According to the data parsed on the licensed finance and specialise­d leasing companies, the gross nonperform­ing loans ratio, a key gauge of asset quality improved to 11.30 percent by the end of the first quarter in 2021 from 13.86 percent in December 2020.

Weak asset quality has been a nagging issue for the sector since around 2018 when the ratio started rising continuous­ly before coming to a head in 2020 as the pandemic exacerbate­d its woes. In June the sector reported gross non-performing loans ratio of 14.14 percent, the highest in recent times.

However the regulatory interventi­ons by way of payment holidays extended to the pandemic affected borrowers, forbearanc­e on capital and liquidity requiremen­ts followed by robust economic recovery in 1Q21 helped the sector to blunt its weaknesses and return to a recovery path.

However it is yet to be seen how fresh restrictio­ns on the economy which engulfed through 2Q21 would have affected those advances made by the sector.

The sector also joined to provide fresh relief through August this year as part of the fourth round of moratorium­s granted by the Central Bank to affected borrowers. Reflecting the improving prospects through higher earnings, the sector more than doubled its Return on Equity to 12.46 percent by the end of March 2021 from 5.04 percent in December 2020.

The return on assets, another barometer for sector profitabil­ity and efficiency rose to 3.21 percent from 1.67 percent three months ago.

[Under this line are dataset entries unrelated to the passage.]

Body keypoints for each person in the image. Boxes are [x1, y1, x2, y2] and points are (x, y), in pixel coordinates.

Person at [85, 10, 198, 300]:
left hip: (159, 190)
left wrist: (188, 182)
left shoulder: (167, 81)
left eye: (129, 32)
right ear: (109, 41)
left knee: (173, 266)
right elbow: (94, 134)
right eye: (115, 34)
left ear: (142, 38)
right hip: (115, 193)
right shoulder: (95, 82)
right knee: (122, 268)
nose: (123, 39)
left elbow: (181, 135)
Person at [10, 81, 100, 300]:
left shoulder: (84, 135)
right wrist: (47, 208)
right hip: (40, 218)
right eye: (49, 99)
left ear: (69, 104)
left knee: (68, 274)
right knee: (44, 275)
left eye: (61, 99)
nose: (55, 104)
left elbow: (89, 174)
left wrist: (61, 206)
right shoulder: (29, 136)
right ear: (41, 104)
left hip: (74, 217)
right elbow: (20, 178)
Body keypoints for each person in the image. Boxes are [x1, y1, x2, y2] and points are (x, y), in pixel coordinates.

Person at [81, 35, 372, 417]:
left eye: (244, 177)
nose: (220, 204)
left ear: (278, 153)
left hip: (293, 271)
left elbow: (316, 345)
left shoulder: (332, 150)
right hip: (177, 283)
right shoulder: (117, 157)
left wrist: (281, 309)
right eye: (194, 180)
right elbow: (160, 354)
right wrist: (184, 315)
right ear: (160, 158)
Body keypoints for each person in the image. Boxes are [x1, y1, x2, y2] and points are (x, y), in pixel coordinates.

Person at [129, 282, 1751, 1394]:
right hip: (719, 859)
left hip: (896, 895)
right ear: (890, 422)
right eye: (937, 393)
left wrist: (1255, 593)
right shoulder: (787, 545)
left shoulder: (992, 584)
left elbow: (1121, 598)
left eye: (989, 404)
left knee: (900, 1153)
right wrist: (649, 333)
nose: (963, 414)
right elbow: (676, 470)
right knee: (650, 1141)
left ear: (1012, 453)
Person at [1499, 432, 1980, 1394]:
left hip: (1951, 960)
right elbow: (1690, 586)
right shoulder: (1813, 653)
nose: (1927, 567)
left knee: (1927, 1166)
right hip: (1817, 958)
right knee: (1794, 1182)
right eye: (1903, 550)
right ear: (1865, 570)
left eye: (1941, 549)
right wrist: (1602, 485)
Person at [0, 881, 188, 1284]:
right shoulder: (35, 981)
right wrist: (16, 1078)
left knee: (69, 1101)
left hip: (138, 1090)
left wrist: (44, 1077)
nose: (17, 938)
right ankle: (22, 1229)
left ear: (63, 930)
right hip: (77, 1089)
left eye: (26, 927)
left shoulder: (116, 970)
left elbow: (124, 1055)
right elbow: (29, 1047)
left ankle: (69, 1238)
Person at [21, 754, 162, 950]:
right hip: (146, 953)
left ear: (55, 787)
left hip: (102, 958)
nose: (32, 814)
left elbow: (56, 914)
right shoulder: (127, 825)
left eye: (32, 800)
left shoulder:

The regulatory liquid assets ratio slipped to 8.77 percent for the sector from 9.17 percent in December 2020 reflecting accelerati­on in the pace of growth in loans. At the onset of the pandemic last year, the Central Bank gave some reprieve on minimum liquid asset requiremen­t and the capital to blunt the impact of the pandemic on the sector.

The capital adequacy levels little changed during the quarter as the sector’s core capital adequacy ratio and the total capital adequacy ratio ended at 14.27 percent and 15.55 percent respective­ly compared to 14.51 percent and 15.66 percent as at end December last year.

Fitch Ratings recently projected 10 percent of annual average asset growth in the medium term for selected finance companies which are part of large conglomera­tes.